Activity — Collect every line in the records below that contains the word "Microscopy".

Records for the exercise —
++++++

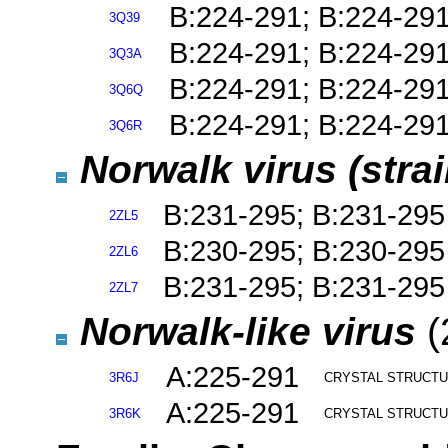
B:224-291; B:224-29
3Q39
B:224-291; B:224-29
3Q3A
B:224-291; B:224-29
3Q6Q
B:224-291; B:224-29
3Q6R
Norwalk virus (stra
B:231-295; B:231-295
2ZL5
B:230-295; B:230-295
2ZL6
B:231-295; B:231-295
2ZL7
Norwalk-like virus
(
A:225-291
3R6J
CRYSTAL STRUCTU
A:225-291
3R6K
CRYSTAL STRUCTUR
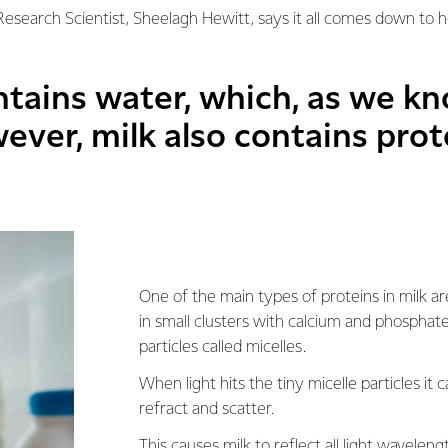
 Research Scientist, Sheelagh Hewitt, says it all comes down to 
ntains water, which, as we kn
ever, milk also contains prot
One of the main types of proteins in milk ar
in small clusters with calcium and phosphate
particles called micelles.
When light hits the tiny micelle particles it c
refract and scatter.
This causes milk to reflect all light wavelen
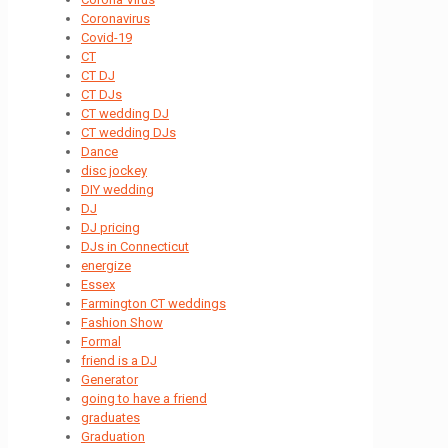
Coronavirus
Covid-19
CT
CT DJ
CT DJs
CT wedding DJ
CT wedding DJs
Dance
disc jockey
DIY wedding
DJ
DJ pricing
DJs in Connecticut
energize
Essex
Farmington CT weddings
Fashion Show
Formal
friend is a DJ
Generator
going to have a friend
graduates
Graduation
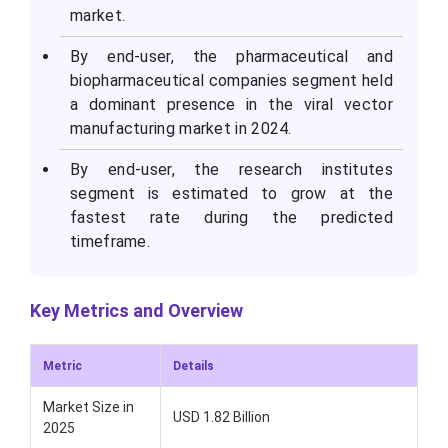
market.
By end-user, the pharmaceutical and
biopharmaceutical companies segment held
a dominant presence in the viral vector
manufacturing market in 2024.
By end-user, the research institutes
segment is estimated to grow at the
fastest rate during the predicted
timeframe.
Key Metrics and Overview
Metric
Details
Market Size in
USD 1.82 Billion
2025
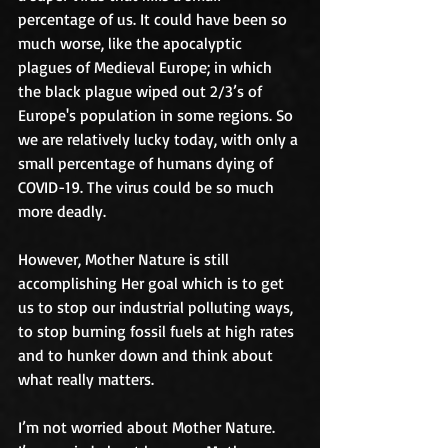
percentage of us. It could have been so 
much worse, like the apocalyptic 
plagues of Medieval Europe; in which 
the black plague wiped out 2/3’s of 
Europe's population in some regions. So 
we are relatively lucky today, with only a 
small percentage of humans dying of 
COVID-19. The virus could be so much 
more deadly. 
However, Mother Nature is still 
accomplishing Her goal which is to get 
us to stop our industrial polluting ways, 
to stop burning fossil fuels at high rates 
and to hunker down and think about 
what really matters. 
I’m not worried about Mother Nature. 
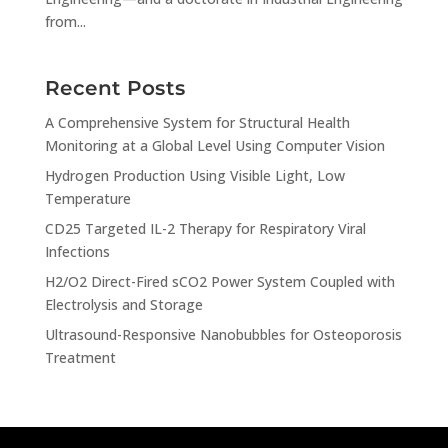
from...
Recent Posts
A Comprehensive System for Structural Health
Monitoring at a Global Level Using Computer Vision
Hydrogen Production Using Visible Light, Low
Temperature
CD25 Targeted IL-2 Therapy for Respiratory Viral
Infections
H2/O2 Direct-Fired sCO2 Power System Coupled with
Electrolysis and Storage
Ultrasound-Responsive Nanobubbles for Osteoporosis
Treatment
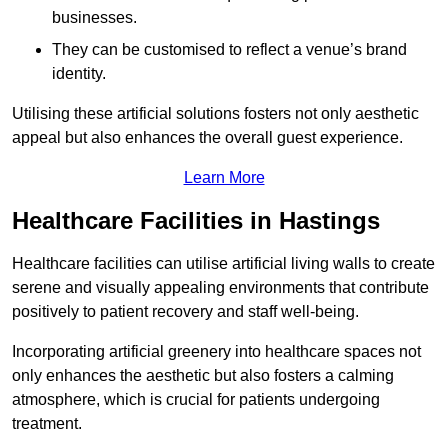
businesses.
They can be customised to reflect a venue’s brand
identity.
Utilising these artificial solutions fosters not only aesthetic
appeal but also enhances the overall guest experience.
Learn More
Healthcare Facilities in Hastings
Healthcare facilities can utilise artificial living walls to create
serene and visually appealing environments that contribute
positively to patient recovery and staff well-being.
Incorporating artificial greenery into healthcare spaces not
only enhances the aesthetic but also fosters a calming
atmosphere, which is crucial for patients undergoing
treatment.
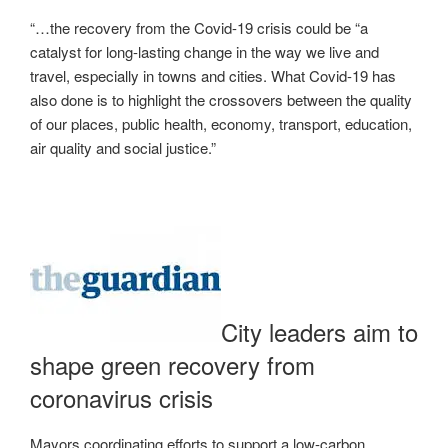
“…the recovery from the Covid-19 crisis could be “a
catalyst for long-lasting change in the way we live and
travel, especially in towns and cities. What Covid-19 has
also done is to highlight the crossovers between the quality
of our places, public health, economy, transport, education,
air quality and social justice.”
City leaders aim to
shape green recovery from
coronavirus crisis
Mayors coordinating efforts to support a low-carbon,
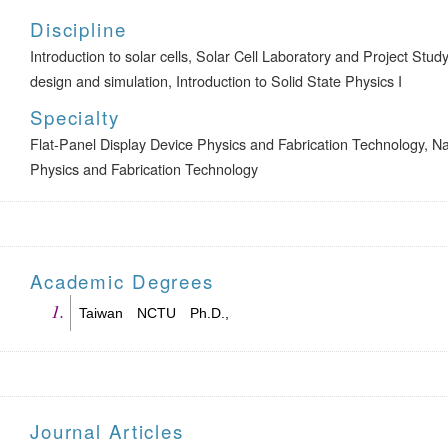
Discipline
Introduction to solar cells, Solar Cell Laboratory and Project Stu
design and simulation, Introduction to Solid State Physics I
Specialty
Flat-Panel Display Device Physics and Fabrication Technology, N
Physics and Fabrication Technology
Academic Degrees
Taiwan NCTU Ph.D.,
Journal Articles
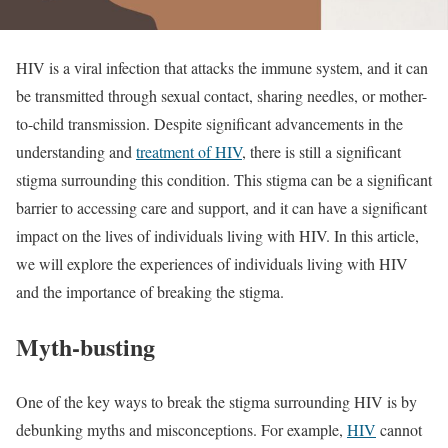
HIV is a viral infection that attacks the immune system, and it can
be transmitted through sexual contact, sharing needles, or mother-
to-child transmission. Despite significant advancements in the
understanding and
treatment of HIV
, there is still a significant
stigma surrounding this condition. This stigma can be a significant
barrier to accessing care and support, and it can have a significant
impact on the lives of individuals living with HIV. In this article,
we will explore the experiences of individuals living with HIV
and the importance of breaking the stigma.
Myth-busting
One of the key ways to break the stigma surrounding HIV is by
debunking myths and misconceptions. For example,
HIV
cannot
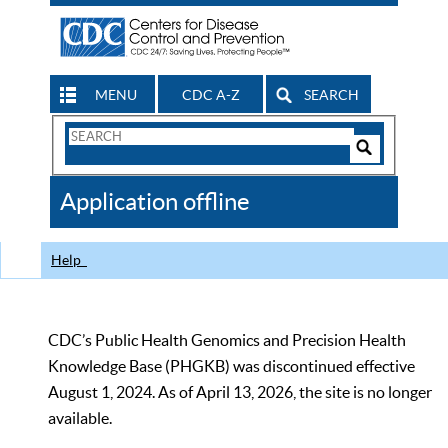
MENU
CDC A-Z
SEARCH
Search
Form
Search
Controls
The
Application offline
CDC
Help
CDC’s Public Health Genomics and Precision Health
Knowledge Base (PHGKB) was discontinued effective
August 1, 2024. As of April 13, 2026, the site is no longer
available.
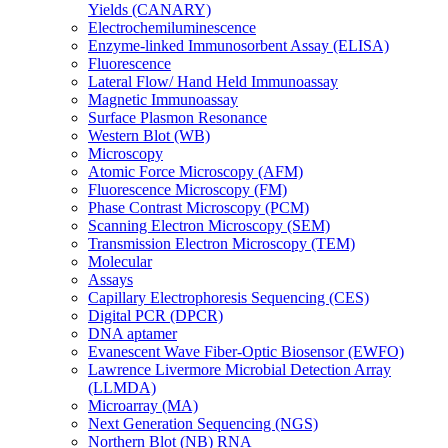
Yields (CANARY)
Electrochemiluminescence
Enzyme-linked Immunosorbent Assay (ELISA)
Fluorescence
Lateral Flow/ Hand Held Immunoassay
Magnetic Immunoassay
Surface Plasmon Resonance
Western Blot (WB)
Microscopy
Atomic Force Microscopy (AFM)
Fluorescence Microscopy (FM)
Phase Contrast Microscopy (PCM)
Scanning Electron Microscopy (SEM)
Transmission Electron Microscopy (TEM)
Molecular
Assays
Capillary Electrophoresis Sequencing (CES)
Digital PCR (DPCR)
DNA aptamer
Evanescent Wave Fiber-Optic Biosensor (EWFO)
Lawrence Livermore Microbial Detection Array
(LLMDA)
Microarray (MA)
Next Generation Sequencing (NGS)
Northern Blot (NB) RNA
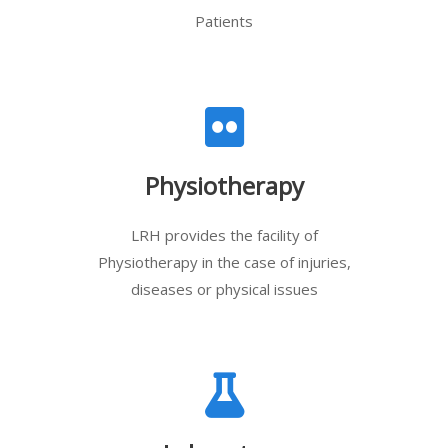
Patients
Physiotherapy
LRH provides the facility of
Physiotherapy in the case of injuries,
diseases or physical issues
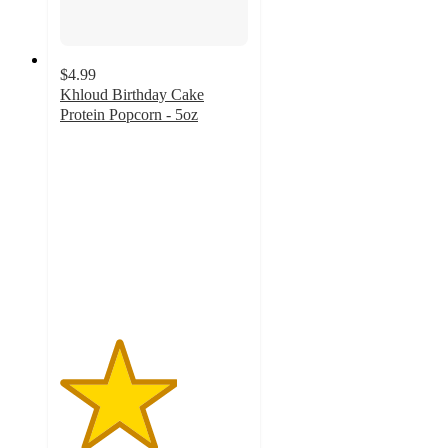
$4.99
Khloud Birthday Cake
Protein Popcorn - 5oz
3.1
out
of
5
stars
with
217
ratings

++++++

Solution to this problem —
Microscopy
Atomic Force Microscopy (AFM)
Fluorescence Microscopy (FM)
Phase Contrast Microscopy (PCM)
Scanning Electron Microscopy (SEM)
Transmission Electron Microscopy (TEM)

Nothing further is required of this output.